◆ Task directions
Copy out, precisely as given, the lines from the line with "Infunde, bibe, dein solvito! ALU. Curabitur." to the end of the entries that follow.

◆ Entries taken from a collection
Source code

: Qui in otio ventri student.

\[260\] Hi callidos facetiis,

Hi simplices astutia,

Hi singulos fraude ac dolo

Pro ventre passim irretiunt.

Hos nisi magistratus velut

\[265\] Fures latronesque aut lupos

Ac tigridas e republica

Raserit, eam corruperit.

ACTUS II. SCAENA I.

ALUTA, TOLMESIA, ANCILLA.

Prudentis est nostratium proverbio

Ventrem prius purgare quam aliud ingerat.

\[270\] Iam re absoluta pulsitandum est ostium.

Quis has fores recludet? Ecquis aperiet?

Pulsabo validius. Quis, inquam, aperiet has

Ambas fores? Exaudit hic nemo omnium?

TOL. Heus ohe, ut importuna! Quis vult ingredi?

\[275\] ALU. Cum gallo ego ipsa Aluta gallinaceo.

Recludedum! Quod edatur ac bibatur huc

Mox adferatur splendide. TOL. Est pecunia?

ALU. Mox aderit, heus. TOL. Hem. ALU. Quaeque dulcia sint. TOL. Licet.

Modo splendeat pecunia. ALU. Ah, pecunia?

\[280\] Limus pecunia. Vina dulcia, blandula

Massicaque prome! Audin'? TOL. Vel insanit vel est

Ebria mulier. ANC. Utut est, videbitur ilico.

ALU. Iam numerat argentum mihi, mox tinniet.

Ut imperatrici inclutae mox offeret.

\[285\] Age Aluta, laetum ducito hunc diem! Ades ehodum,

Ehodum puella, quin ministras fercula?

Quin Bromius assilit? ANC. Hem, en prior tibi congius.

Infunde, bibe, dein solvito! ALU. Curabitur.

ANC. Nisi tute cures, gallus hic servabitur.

◆ Written answer
Infunde, bibe, dein solvito! ALU. Curabitur.

ANC. Nisi tute cures, gallus hic servabitur.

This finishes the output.